Muschamp touted UF’s declining arrest rate, which almost completely fell off over the last 12 months. After seeing 14 players arrested 21 times during his first 30 months at the helm of the program, he has only had one player – a freshman in cornerback Jalen Tabor – cited since July 2013, going nine full months without a single incident.

“It’s a daily, continual education for your players. I think it goes back to recruiting and part of the evaluation process and taking the right guys, number one. And then number two, doing a good job as far as your structure is concerned on your campus to guys understand there’s going to be consequences, they understand to stay within the lines of what we need to do and how they’re going to act to represent the University of Florida,” he explained.

“I always tell players [that] they’re going to make mistakes. They’re going to make some poor choices and decisions but, ‘Help me help you.’ If you’re willing to work with me, I’m willing to work with anybody. I’ll give you the shirt off my back to help you. It’s through a growing process as a college student. Our guys, in my opinion, have bought into that. They understand that we’re here to help them. They don’t buck at that very much. I think they’ve done a nice job, for the most part.”

As far as intangables are concerned, Muschamp is seeing positive returns. It is why instead of focusing on the areas where he believed the Gators to be inadequate, like he did his first three years, he has instead spent the offseason praising the team.

“[It’s] from their work ethic, their buy-in. We always talk in terms of you’re either renting it or you own it – take ownership of your team. I see a lot of that,” he said.

“I think we’ve improved our offensive roster tremendously – at the receiver position, at running back, I think Jeff’s really going to have a good year.

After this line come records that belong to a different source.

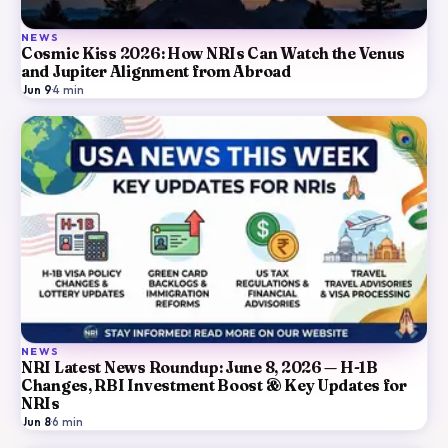
NEWS
Cosmic Kiss 2026: How NRIs Can Watch the Venus
and Jupiter Alignment from Abroad
Jun 9
·
4
min
NEWS
NRI Latest News Roundup: June 8, 2026 — H-1B
Changes, RBI Investment Boost & Key Updates for
NRIs
Jun 8
·
6
min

I feel very good about our first seven offensive linemen. I think we’re talented after that, it’s just guys haven’t played much. … I think the key ingredients offensively, we’re better than we’ve been.

“Defensively, we’re not as talented as we were in 2012, but I do think we have the key ingredients. Two inside tackles up front that are seniors that are capable of playing very well; two edge rushers that have played well for us and I think will play consistently well for us this year; a lot of competition at linebacker with some good players that have played well; and a talented secondary. I think all of the components are there. I think we’re talented enough with our specialists to kick the ball well. We need to go do it now.”

He attributes this entire turnaround – academics, discipline, buy-in – to the quality of people he has recruited in his last three classes. Muschamp has focused on bringing into Florida prospects that are not only talented but also unlikely to cause problems either inside or outside the locker room.

“When your best players are good guys, good dudes, you’re going to be all right,” he said, “and our best players now are great people.”

Now it is time to see if those same prospects, coupled with the remaining players he inherited from Urban Meyer’s regime, can be the solution to the Gators’ recent woes.

“I think we’ve made some strides off the field, but we need to show some results from those positive things on the field and that’s what we plan on doing,” he said.

“When you turn the lights on and you go out there in the stadium in front of 90,000 people, that’s when you find out.”